CDC#21- Ci vuole fede per credere a certe cose. O almeno una buona sceneggiatura- L'Ultima Profezia (The Prophecy)
Ma quanto stile ha Christopher Walken?
Un attore del genere sarebbe capace di donare dignità anche alla
pubblicità della carta igienica. Presente quella del cane che corre
dietro al rotolone no? Ecco se al posto del cane ci fosse Christopher
Walken verrebbe voglia di mandarla nei cinema quella pubblicità.
E Viggo Mortensen? Esiste
un'incarnazione di Lucifero più indovinata dell'angelo caduto made
in Mortensen? Forse si, ma trovarla sarebbe un'impresa troppo ardita
per me.
The Prophecy riesce a unire insieme
questi due caratteri, pensate un po'. Un film indiscutibilmente
magnifico direte voi. Ecco, bravi. L'avete detto voi, io non mi
prendo responsabilità.
In questo horror cristianeggiante,
Gregory Widen ci racconta le vicende di Thomas Dagget, prete mancato
e ispettore dell'FBI, chiamato a lavorare sui suoi casi solo di
notte. Nel suo incedere si troverà nel bel mezzo di una guerra
termonucleare tra angeli, utile a stabilire le nuove gerarchie lassù,
in paradiso.
Riusciranno le truppe guidate
dall'arcangelo Gabriele (mica l'ultimo) a strappare l'essere umano
dalle grazie del divino? Eh, vai a capire.

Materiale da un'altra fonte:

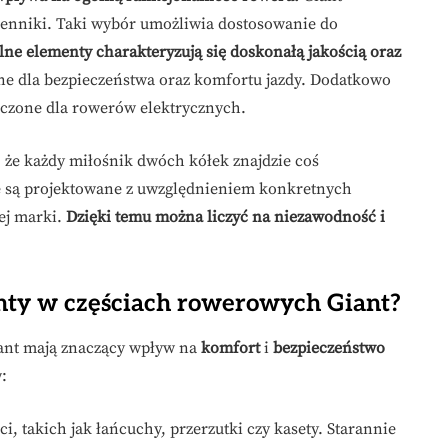
ienniki. Taki wybór umożliwia dostosowanie do
lne elementy charakteryzują się doskonałą jakością oraz
ne dla bezpieczeństwa oraz komfortu jazdy. Dodatkowo
naczone dla rowerów elektrycznych.
 że każdy miłośnik dwóch kółek znajdzie coś
e są projektowane z uwzględnieniem konkretnych
ej marki.
Dzięki temu można liczyć na niezawodność i
nty w częściach rowerowych Giant?
ant mają znaczący wpływ na
komfort
i
bezpieczeństwo
:
ci, takich jak łańcuchy, przerzutki czy kasety. Starannie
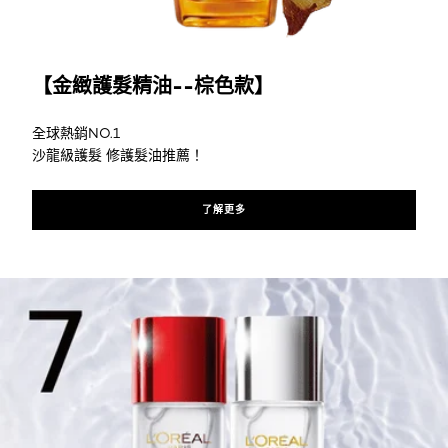
了解更多
【金緻護髮精油--棕色款】
全球熱銷NO.1
沙龍級護髮 修護髮油推薦！
了解更多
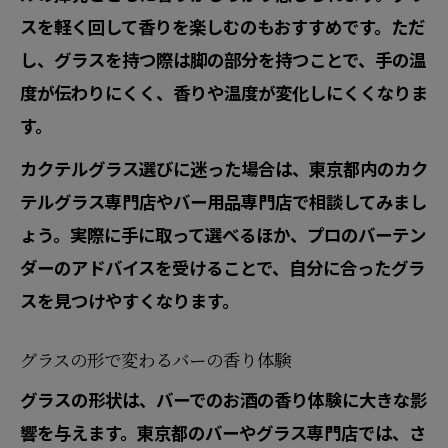
スを軽く回して香りを楽しむのもおすすめです。ただ
し、グラスを持つ際は脚の部分を持つことで、手の温
度が伝わりにくく、香りや温度が変化しにくくなりま
す。
カクテルグラス選びに迷った場合は、東京都内のカク
テルグラス専門店やバー用品専門店で相談してみまし
ょう。実際に手に取って選べるほか、プロのバーテン
ダーのアドバイスを受けることで、自分に合ったグラ
スを見つけやすくなります。
グラスの形で変わるバーの香り体験
グラスの形状は、バーでのお酒の香り体験に大きな影
響を与えます。東京都のバーやグラス専門店では、さ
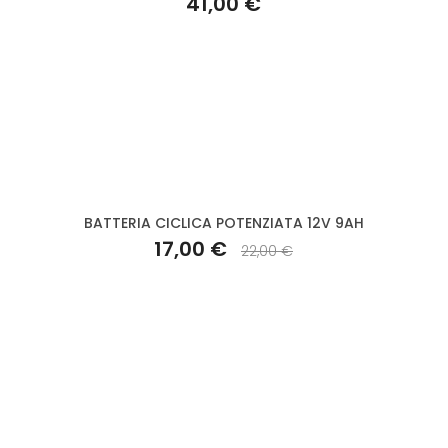
41,00 €
BATTERIA CICLICA POTENZIATA 12V 9AH
17,00 €
22,00 €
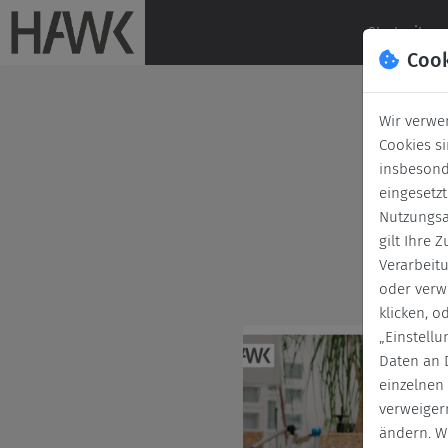
Startseite
Coo
Wir verwe
Cookies s
insbesond
eingesetz
Nutzungsa
gilt Ihre
Verarbeit
oder verw
klicken, o
„Einstell
Daten an D
einzelnen
verweigern
ändern. W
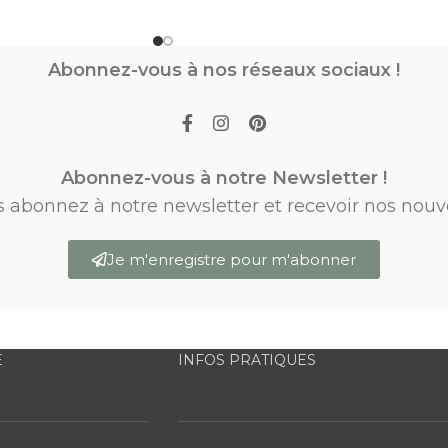
Abonnez-vous à nos réseaux sociaux !
Abonnez-vous à notre Newsletter !
s abonnez à notre newsletter et recevoir nos nouv
Je m'enregistre pour m'abonner
E
INFOS PRATIQUES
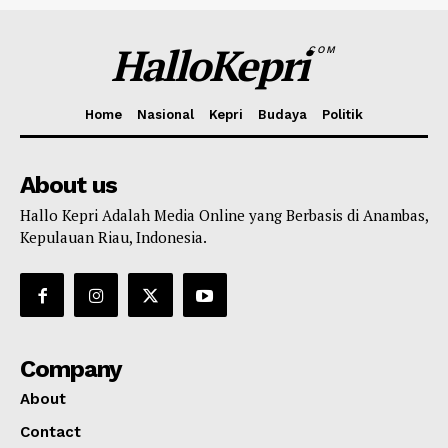
HalloKepri
COM
Home
Nasional
Kepri
Budaya
Politik
About us
Hallo Kepri Adalah Media Online yang Berbasis di Anambas,
Kepulauan Riau, Indonesia.
Company
About
Contact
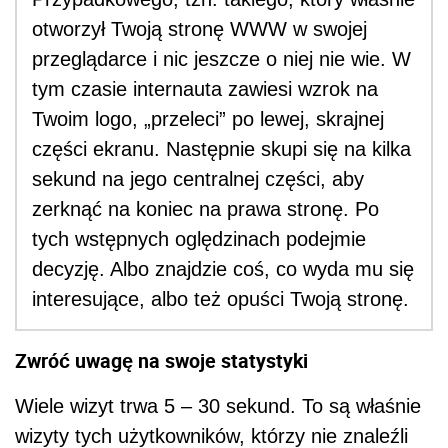
otworzył Twoją stronę WWW w swojej
przeglądarce i nic jeszcze o niej nie wie. W
tym czasie internauta zawiesi wzrok na
Twoim logo, „przeleci” po lewej, skrajnej
części ekranu. Następnie skupi się na kilka
sekund na jego centralnej części, aby
zerknąć na koniec na prawa stronę. Po
tych wstępnych oględzinach podejmie
decyzję. Albo znajdzie coś, co wyda mu się
interesujące, albo też opuści Twoją stronę.
Zwróć uwagę na swoje statystyki
Wiele wizyt trwa 5 – 30 sekund. To są właśnie
wizyty tych użytkowników, którzy nie znaleźli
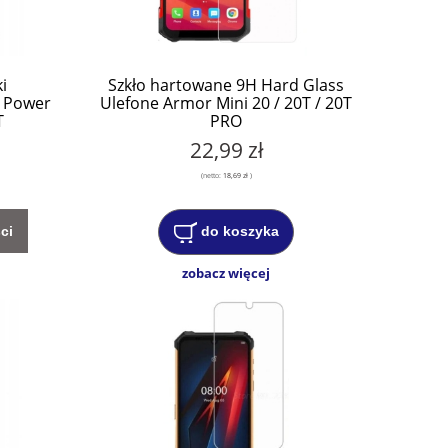
i
Szkło hartowane 9H Hard Glass
e Power
Ulefone Armor Mini 20 / 20T / 20T
T
PRO
22,99 zł
(netto:
18,69 zł
)
ci
do koszyka
zobacz więcej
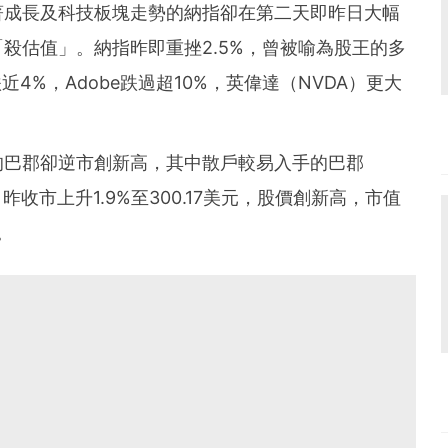
著成長及科技板塊走勢的納指卻在第二天即昨日大幅
殺估值」。納指昨即重挫2.5%，曾被喻為股王的多
近4%，Adobe跌過超10%，英偉達（NVDA）更大
的巴郡卻逆市創新高，其中散戶較易入手的巴郡
昨收市上升1.9%至300.17美元，股價創新高，市值
。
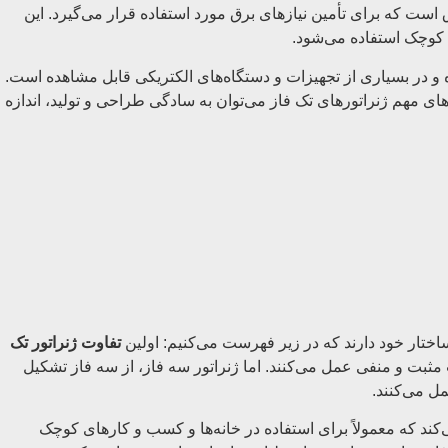
 است که برای تأمین نیازهای برق مورد استفاده قرار می‌گیرد. این
یع کوچک استفاده می‌شود.
وده و در بسیاری از تجهیزات و دستگاه‌های الکتریکی قابل مشاهده است.
ای مهم ژنراتورهای تک فاز می‌توان به سادگی طراحی و تولید، اندازه
ساختار خود دارند که در زیر فهرست می‌کنیم: اولین
تفاوت ژنراتور تک
مثبت و منفی عمل می‌کنند. اما ژنراتور سه فاز، از سه فاز تشکیل
کند که معمولاً برای استفاده در خانه‌ها و کسب و کارهای کوچک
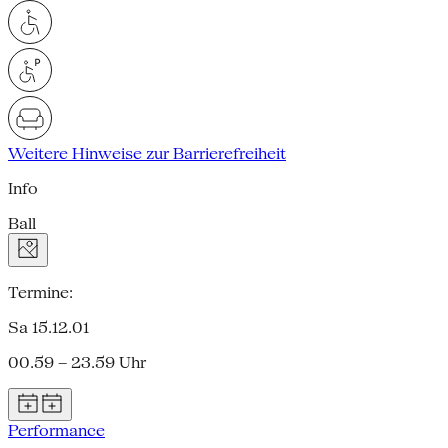
Weitere Hinweise zur Barrierefreiheit
Info
Ball
Termine:
Sa 15.12.01
00.59 – 23.59 Uhr
Performance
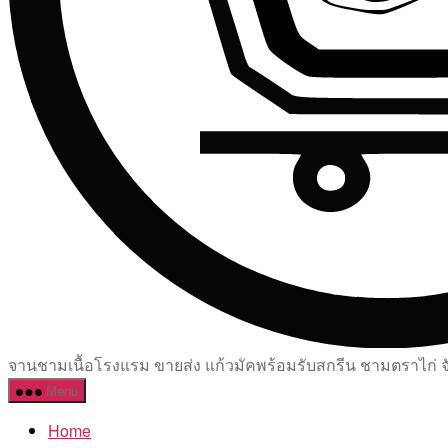
จานชามเนื้อโรงแรม ขายส่ง แก้วมัคพร้อมรับสกรีน ชามตราไก่ จัด
Menu
Home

Onestamente qui nemmeno Walken,
Mortensen o Marlon Brando in persona potrebbero rendere la pellicola
decente, va detto subito.
Ciò avviene perché la trama è
qualcosa di davvero inconcepibile; non tanto perché sia brutta di
per se, quanto per una sceneggiatura davvero criminale, che salta di
palo in frasca e pretende di far credere allo spettatore che la fauna
che girovaga per le ambientazioni del film sia in grado di credere a
tutto.
Ok, Widen gioca con il significato
della fede, fin qui ve lo concedo. Ma quando un tizio sconosciuto che
dice di essere un poliziotto viene a fanfaronare di angeli caduti e
guerre celesti, per quanta fede uno possa avere come minimo chiama
uno specialista. -Gli angeli, certo. Intanto parla con questo signore
col camice qui e prendi le caramelline che ti da, poi ne discutiamo
bene.
La prima cosa che il regista (e
sceneggiatore) smonta nella sua opera è proprio il patto tra
l'autore e il pubblico. Non c'è profondità nelle interazioni, tutto
succede perché il film deve proseguire e ogni decisione presa dai
personaggi viene calata dall'alto.
Forse potrebbe sembrare un buon
simbolismo quest'ultimo, visto l'argomento trattato e il riferimento
non troppo velato ai piani del Signore. Ma davvero, non funziona.
Questo lavoro è talmente fragile nella
sua struttura di base che non vale nemmeno la pena di parlare del
resto. Vedere i personaggi comportarsi in un certo modo tra loro
mette una patina di fastidio talmente evidente, da impedire di
giudicare ogni altra componente.
Come certi effetti speciali da dolore
agli occhi, per esempio. O tutta quella serie di dissolvenze in nero
da serie TV anni settanta. O i ritmi plafonati che fanno sembrare
l'ora e mezza trascorsa qui nel più lungo dei periodi storici mai
attraversati dall'uomo.
Ma non tutto é da gettare. La parte
finale, con lo scontro tra gli angeli, l'apparizione dal nulla di
Lucifero e il rafforzamento in scena dei personaggi più
interessanti, funziona abbastanza. O ameno sembra che lo faccia dopo
l'ora e dieci passata a chiedersi perché uno come Christopher Walken
si sia infilato in così tanti film abominevoli nella sua carriera.
Vedete, io sono convinto che al cinema
e in letteratura si possa raccontare letteralmente tutto. Angeli che
cadono, giganti che defecano dentro i vulcani e formiche che
conquistano la galassia.
Il punto è farlo bene e con un filetto
di coerenza. Non è che i personaggi accettano tutto quello che gli
si dice solo per tenere basso il minutaggio, se no poi vengono fuori
cose come L'Ultima Profezia e si rischia di allontanare lo spettatore
dalla santità.
Insomma Widen, parli pur sempre della
bibbia. Non costringermi a imprecare così tanto no?